• Job item:
Extract the lines from the one with "screen’s current orientation." to the one with "screen changes orientation.", and copy them without changing a character.

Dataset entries
○ ○ ○ ○ ○
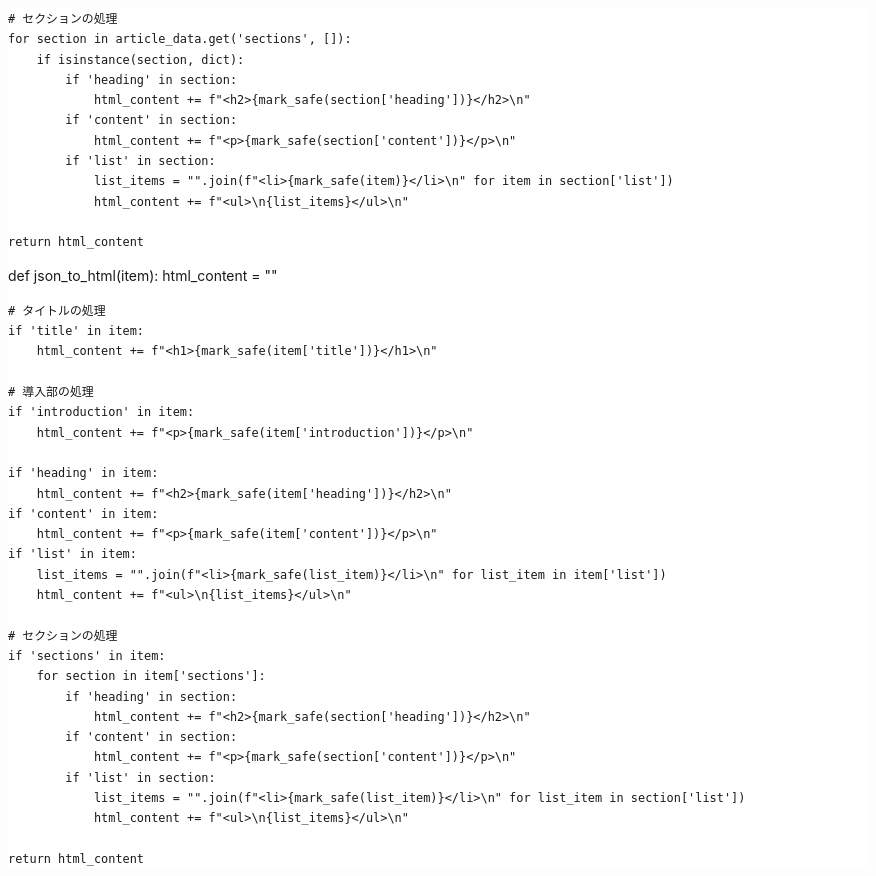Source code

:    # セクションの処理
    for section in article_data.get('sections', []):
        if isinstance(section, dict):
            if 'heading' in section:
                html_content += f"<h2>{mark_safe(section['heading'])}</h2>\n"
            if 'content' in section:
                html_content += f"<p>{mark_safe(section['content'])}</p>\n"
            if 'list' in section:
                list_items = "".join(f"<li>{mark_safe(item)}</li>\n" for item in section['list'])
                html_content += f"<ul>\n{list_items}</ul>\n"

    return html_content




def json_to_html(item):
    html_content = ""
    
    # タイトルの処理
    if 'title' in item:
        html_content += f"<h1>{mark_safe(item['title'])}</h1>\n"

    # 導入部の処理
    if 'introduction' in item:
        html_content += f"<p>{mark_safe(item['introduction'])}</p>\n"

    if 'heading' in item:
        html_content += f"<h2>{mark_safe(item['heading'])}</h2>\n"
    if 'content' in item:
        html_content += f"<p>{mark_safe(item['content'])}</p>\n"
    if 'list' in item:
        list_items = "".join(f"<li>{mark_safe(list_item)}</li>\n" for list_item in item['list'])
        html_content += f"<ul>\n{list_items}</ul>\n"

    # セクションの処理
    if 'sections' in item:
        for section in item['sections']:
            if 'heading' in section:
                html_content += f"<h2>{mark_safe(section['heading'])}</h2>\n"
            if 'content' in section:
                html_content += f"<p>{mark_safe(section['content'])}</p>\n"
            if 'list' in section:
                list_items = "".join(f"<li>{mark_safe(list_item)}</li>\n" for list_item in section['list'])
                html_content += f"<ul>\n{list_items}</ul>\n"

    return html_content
○ ○ ○ ○ ○
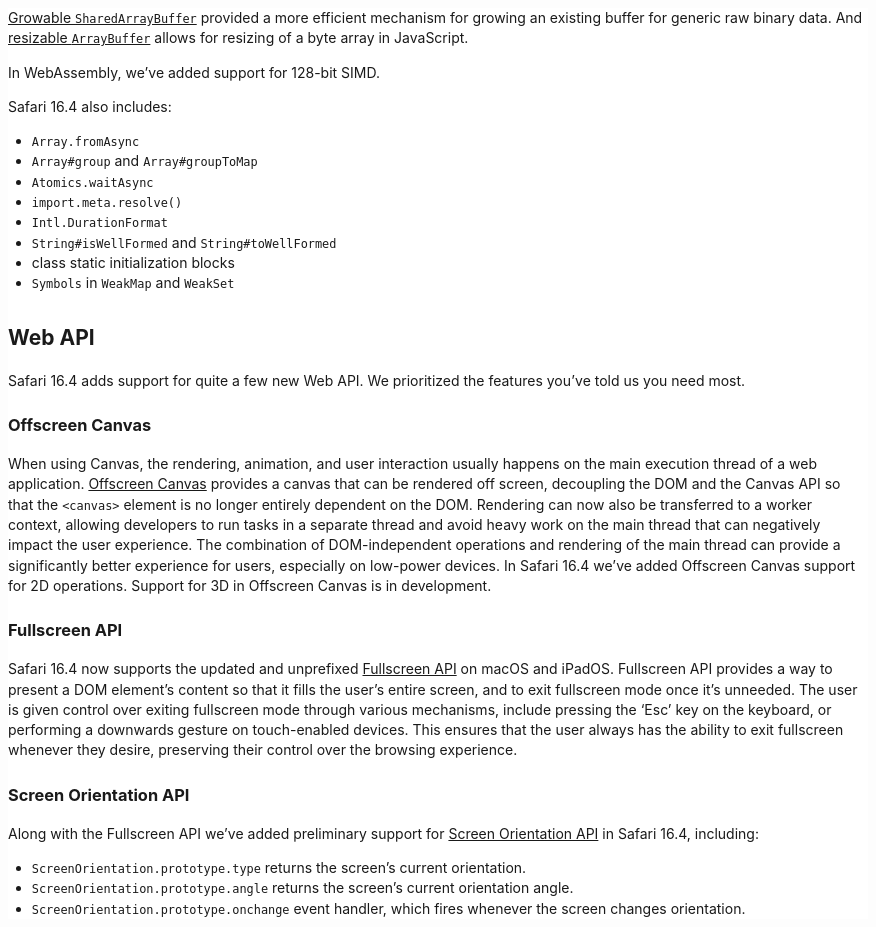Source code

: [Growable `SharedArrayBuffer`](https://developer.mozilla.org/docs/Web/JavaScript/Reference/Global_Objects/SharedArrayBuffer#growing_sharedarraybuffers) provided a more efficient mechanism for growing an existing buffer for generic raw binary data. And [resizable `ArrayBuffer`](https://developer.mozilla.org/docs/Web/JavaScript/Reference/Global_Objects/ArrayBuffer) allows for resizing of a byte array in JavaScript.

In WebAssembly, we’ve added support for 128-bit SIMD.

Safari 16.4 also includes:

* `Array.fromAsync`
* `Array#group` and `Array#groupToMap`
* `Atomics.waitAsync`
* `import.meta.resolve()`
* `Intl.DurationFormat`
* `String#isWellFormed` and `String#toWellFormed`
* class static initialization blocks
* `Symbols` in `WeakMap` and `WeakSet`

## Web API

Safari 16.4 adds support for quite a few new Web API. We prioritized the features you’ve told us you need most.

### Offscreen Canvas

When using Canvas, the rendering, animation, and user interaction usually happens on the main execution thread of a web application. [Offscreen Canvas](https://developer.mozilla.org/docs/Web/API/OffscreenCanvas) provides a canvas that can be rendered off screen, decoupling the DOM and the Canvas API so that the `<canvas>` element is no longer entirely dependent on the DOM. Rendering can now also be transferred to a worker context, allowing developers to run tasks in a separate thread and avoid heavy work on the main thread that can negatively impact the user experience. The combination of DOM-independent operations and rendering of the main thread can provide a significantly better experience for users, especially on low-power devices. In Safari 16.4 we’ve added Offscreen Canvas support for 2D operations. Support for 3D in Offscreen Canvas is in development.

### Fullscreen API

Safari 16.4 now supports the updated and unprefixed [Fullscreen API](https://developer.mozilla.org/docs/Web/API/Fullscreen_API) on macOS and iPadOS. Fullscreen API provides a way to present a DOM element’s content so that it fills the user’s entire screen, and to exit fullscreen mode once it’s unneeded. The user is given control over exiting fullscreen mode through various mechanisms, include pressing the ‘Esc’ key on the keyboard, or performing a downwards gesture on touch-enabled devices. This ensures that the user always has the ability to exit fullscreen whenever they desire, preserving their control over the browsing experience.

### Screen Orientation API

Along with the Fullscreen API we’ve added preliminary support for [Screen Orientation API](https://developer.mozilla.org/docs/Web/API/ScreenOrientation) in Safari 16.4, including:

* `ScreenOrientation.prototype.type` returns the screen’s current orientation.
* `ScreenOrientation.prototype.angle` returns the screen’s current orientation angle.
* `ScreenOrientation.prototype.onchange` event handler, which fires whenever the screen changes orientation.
○ ○ ○ ○ ○
• Solution to the exercise:
* `ScreenOrientation.prototype.type` returns the screen’s current orientation.
* `ScreenOrientation.prototype.angle` returns the screen’s current orientation angle.
* `ScreenOrientation.prototype.onchange` event handler, which fires whenever the screen changes orientation.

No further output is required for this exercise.